The equilibrium constant for any reaction is related to the change in Gibbs Free Energy for that reaction under standard conditions by the equation

K_(eq)=e^((-DeltaG^0)/(RT)

where R is the universal gas constant (8.314 J/mol-K) and $T$ is the absolute temperature in Kelvins.

Standard conditions means all reactants and products present in unit concentrations or pressures (e.g., 1 M, 1m or 1 bar) at the 'temperature of interest'. Most tables of thermodynamic values will give Gibbs Free Energy of formation for reactants and products at 298.15 K, so calculation of ${K}_{e q}$ at this temperature is a simple matter of calculating $\Delta {G}^{0}$ for reaction as the difference in Gibbs Free Energies of the products and reactants, and then using the equation above with $T = 298.15 K$.
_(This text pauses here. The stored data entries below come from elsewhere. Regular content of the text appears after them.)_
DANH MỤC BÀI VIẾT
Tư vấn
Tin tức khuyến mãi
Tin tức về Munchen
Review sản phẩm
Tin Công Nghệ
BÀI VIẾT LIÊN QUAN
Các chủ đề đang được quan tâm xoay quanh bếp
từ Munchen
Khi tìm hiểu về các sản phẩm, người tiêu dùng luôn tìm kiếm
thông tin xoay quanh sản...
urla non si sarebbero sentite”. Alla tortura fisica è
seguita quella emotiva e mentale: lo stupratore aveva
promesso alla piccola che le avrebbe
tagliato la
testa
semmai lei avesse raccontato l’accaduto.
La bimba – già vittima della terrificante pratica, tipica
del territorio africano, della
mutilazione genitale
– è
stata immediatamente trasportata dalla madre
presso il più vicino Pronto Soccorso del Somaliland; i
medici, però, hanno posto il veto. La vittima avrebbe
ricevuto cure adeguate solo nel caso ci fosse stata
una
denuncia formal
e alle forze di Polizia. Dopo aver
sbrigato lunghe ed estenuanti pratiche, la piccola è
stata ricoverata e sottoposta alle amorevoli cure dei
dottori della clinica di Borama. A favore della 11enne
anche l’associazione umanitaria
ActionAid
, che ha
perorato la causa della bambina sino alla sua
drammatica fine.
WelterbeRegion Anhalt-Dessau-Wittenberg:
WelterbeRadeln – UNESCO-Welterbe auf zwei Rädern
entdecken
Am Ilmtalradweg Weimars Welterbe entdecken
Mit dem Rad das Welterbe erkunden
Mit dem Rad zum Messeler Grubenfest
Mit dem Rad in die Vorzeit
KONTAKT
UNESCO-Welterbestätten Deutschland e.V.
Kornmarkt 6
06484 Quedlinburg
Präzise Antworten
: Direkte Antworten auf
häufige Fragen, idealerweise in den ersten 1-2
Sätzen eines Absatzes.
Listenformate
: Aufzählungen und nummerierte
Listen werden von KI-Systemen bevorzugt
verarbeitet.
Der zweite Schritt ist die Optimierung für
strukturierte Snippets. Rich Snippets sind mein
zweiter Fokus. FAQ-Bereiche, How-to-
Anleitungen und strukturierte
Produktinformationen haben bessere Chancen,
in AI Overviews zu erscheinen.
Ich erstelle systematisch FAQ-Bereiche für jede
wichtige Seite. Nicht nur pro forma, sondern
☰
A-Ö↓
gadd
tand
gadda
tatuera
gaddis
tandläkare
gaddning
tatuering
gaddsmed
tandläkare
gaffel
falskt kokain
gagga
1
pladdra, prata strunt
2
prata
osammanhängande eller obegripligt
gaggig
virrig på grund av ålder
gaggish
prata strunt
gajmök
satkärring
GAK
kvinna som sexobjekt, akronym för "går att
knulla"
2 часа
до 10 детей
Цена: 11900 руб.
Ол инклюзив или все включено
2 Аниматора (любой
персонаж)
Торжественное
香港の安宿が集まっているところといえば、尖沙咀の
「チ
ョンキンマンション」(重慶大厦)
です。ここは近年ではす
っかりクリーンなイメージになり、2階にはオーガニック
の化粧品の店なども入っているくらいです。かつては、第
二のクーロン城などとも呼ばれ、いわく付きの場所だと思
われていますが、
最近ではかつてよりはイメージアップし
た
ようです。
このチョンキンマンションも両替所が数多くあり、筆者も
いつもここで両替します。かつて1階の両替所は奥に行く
Sometimes we need to calculate ${K}_{e q}$ at a different temperature, and this involves a somewhat more complicated calculation:

First, calculate $\Delta {H}^{0}$ for the reaction, taking the difference in standard enthalpies of formation of the products and reactants. Then calculate $\Delta {S}^{0}$ by taking the difference in entropies of products and reactants. The $\Delta {G}^{0}$ for reaction can then be calculated approximately from the equation

$\Delta {G}^{0} = \Delta {H}^{0} - T \Delta {S}^{0}$

Here, we can use any value of $T$ because $\Delta {H}^{0}$ and $\Delta {S}^{0}$ are not strongly dependent on temperature. Finally, use the first equation (with the same value of $T$ that you used in the second equation) to calculate ${K}_{e q}$.

Note that we cannot simply change $T$ in the first equation because $\Delta {G}^{0}$ is strongly dependent on temperature, as shown in the second equation.